Selenium (Se) is found in foods like fish, shellfish, meat, milk and eggs; certain South American nuts, such as Brazil nuts, are also good sources of selenium. It is a trace element that occurs naturally in soil and plants, and enters the bodies of humans and animals via the food they ingest. European soil has a rather low selenium concentration, in comparison with other areas of the world, especially in comparison to North America. Deficiencies of varying degrees of severity are common among the general population, and are the reason why German livestock receive selenium supplements in their feed.

While in Europe, neither a selenium-rich diet nor adequate selenium supplementation is associated with adverse effects, selenium deficiency is identified as a risk factor for a range of diseases. "We have been able to show that selenium deficiency is a major risk factor for liver cancer," says Prof. Dr. Lutz Schomburg of the Institute of Experimental Endocrinology, adding: "According to our data, the third of the population with lowest selenium status have a five- to ten-fold increased risk of developing hepatocellular carcinoma - also known as liver cancer."

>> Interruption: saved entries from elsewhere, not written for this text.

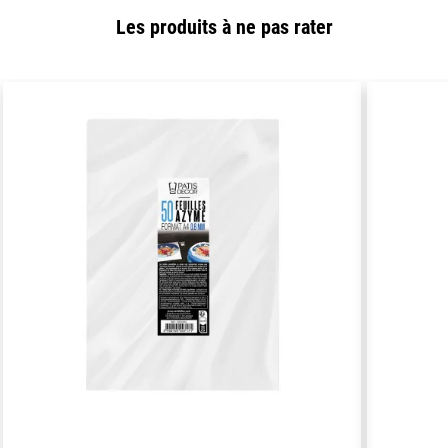
Les produits à ne pas rater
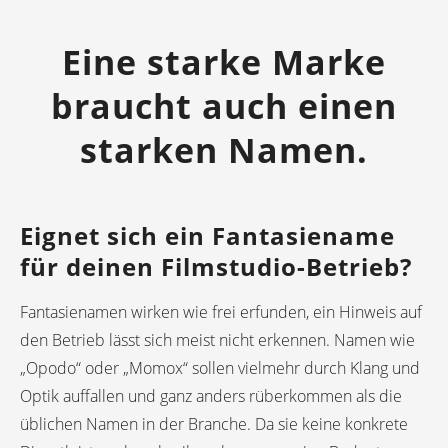
Eine starke Marke
braucht auch einen
starken Namen.
Eignet sich ein Fantasiename
für deinen Filmstudio-Betrieb?
Fantasienamen wirken wie frei erfunden, ein Hinweis auf
den Betrieb lässt sich meist nicht erkennen. Namen wie
„Opodo“ oder „Momox“ sollen vielmehr durch Klang und
Optik auffallen und ganz anders rüberkommen als die
üblichen Namen in der Branche. Da sie keine konkrete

In this case-control study, the team of European researchers investigated a cohort of 477,000 participants, and selected individuals who had developed hepatocellular carcinoma during a 10-year follow up. Blood samples were also chosen from healthy participants and subsequently analyzed to determine their selenium status. "Our study does not show that selenium supplementation has a direct protective effect against liver cancer. However, it does confirm the importance of a balanced diet, of which selenium forms an integral part," explains Prof. Schomburg. Previous studies had suggested a similar relationship between a person's selenium status and their risk of developing colon cancer, as well as their risk of developing autoimmune thyroid disease.